Two Bitcoin Miners in Norway Get Unwanted Spotlight After Taxable Income Filings

Two Norwegian crypto miners are being publicly scrutinized after declaring less than $20,000 USD in taxable income and also admitting to owning at least 34 BTC last year. After the 22 year old miners from the city of Harstad, Philip Eriksen and Roy Arne Olsen, made their allegations public, they entered the radar of the national media outlets.

On December 2017, the duo admitted to owning about 34 BTC, then valued at 5.5 million NOK (or $657,000 USD).

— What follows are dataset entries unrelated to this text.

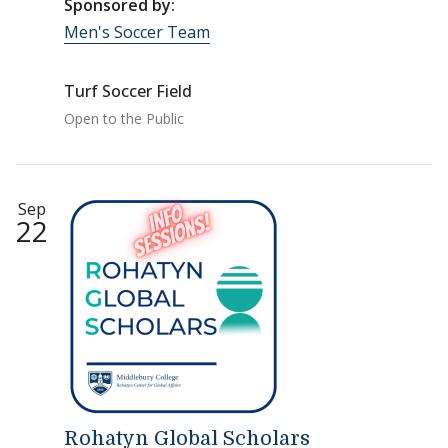
Sponsored by:
Men's Soccer Team
Turf Soccer Field
Open to the Public
Sep
22
Rohatyn Global Scholars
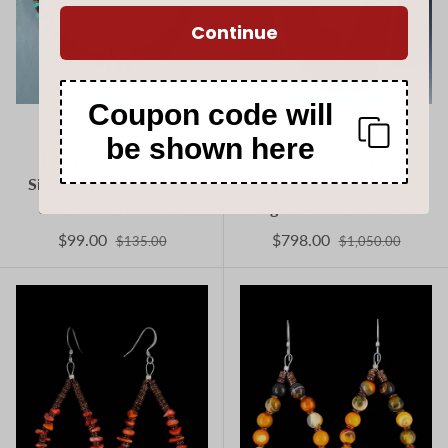
Continue
Coupon code will
Jeanette Calabaza
Jeanette Calabaza
be shown here
18" Native American
Native American Spiny
Single Strand Turquoise
Oyster and Turquoise
and Heishi Necklace
Eight Strand Necklace
$99.00
$798.00
$135.00
$1,050.00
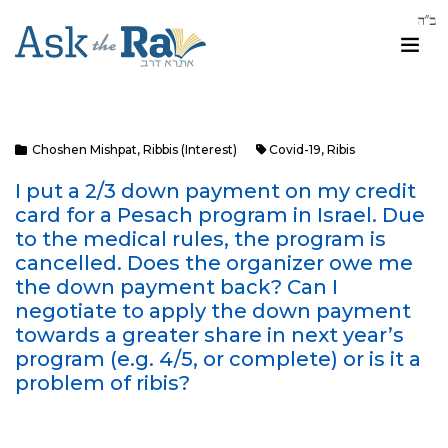
Choshen Mishpat
,
Ribbis (Interest)
Covid-19
,
Ribis
I put a 2/3 down payment on my credit
card for a Pesach program in Israel. Due
to the medical rules, the program is
cancelled. Does the organizer owe me
the down payment back? Can I
negotiate to apply the down payment
towards a greater share in next year’s
program (e.g. 4/5, or complete) or is it a
problem of ribis?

After telling the local media that having more than a million in wealth was a great feeling, they reported their incomes as 105,000 NOK ($12,540 USD) and 150,000 NOK ($17,915 USD) for their 2017 taxes, which made them pay only some thousands of dollars in taxes.

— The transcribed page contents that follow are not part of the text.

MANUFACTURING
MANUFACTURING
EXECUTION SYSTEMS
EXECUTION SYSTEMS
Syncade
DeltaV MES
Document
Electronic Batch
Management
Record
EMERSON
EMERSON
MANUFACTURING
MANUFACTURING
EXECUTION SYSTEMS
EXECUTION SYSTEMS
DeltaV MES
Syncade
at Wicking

The two miners have since then avoided the media and told reporters that they did no longer want the press attention. However, in a contrast with their situation last year, during which Ericksen purchased a Rolex watch and an apartment, the media is “curious” about the situation.

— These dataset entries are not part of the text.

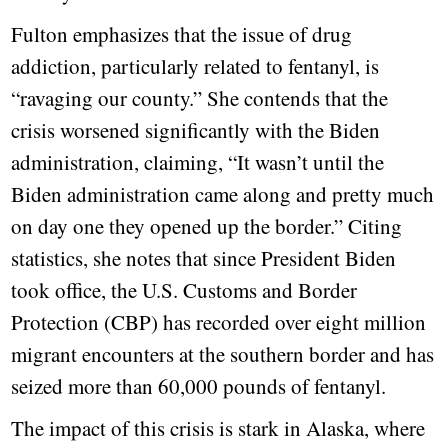
Fulton emphasizes that the issue of drug
addiction, particularly related to fentanyl, is
“ravaging our county.” She contends that the
crisis worsened significantly with the Biden
administration, claiming, “It wasn’t until the
Biden administration came along and pretty much
on day one they opened up the border.” Citing
statistics, she notes that since President Biden
took office, the U.S. Customs and Border
Protection (CBP) has recorded over eight million
migrant encounters at the southern border and has
seized more than 60,000 pounds of fentanyl.
The impact of this crisis is stark in Alaska, where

In another interview, Eriksen has also told the media that many crypto users do not report their actual gains with cryptos. He said that he might get additional tax if he does not report but that the government do not know has Bitcoin or not.

Cryptocurrency is a Challenge For Norwegian Administration

A spokesperson for the Norwegian Tax Administration, Astrid M. Dugstad Tveter, has affirmed that any person who bought Bitcoin or similar digital assets should report them. She did not want to comment on any specific case but emphasized that deductible debts like mortgage can be a good way to reduce the value of your net assets if you are worried about taxes.

According to her, the main challenge with cryptocurrencies for the department is that they are not automatically reported by a third party company, as it is with other types of assets, which could make the whole situation a lot easier.

However, she stated that the tax department has more information than what is received directly from the taxpayers, so the institution has the means of discovering if someone is hiding an asset or not.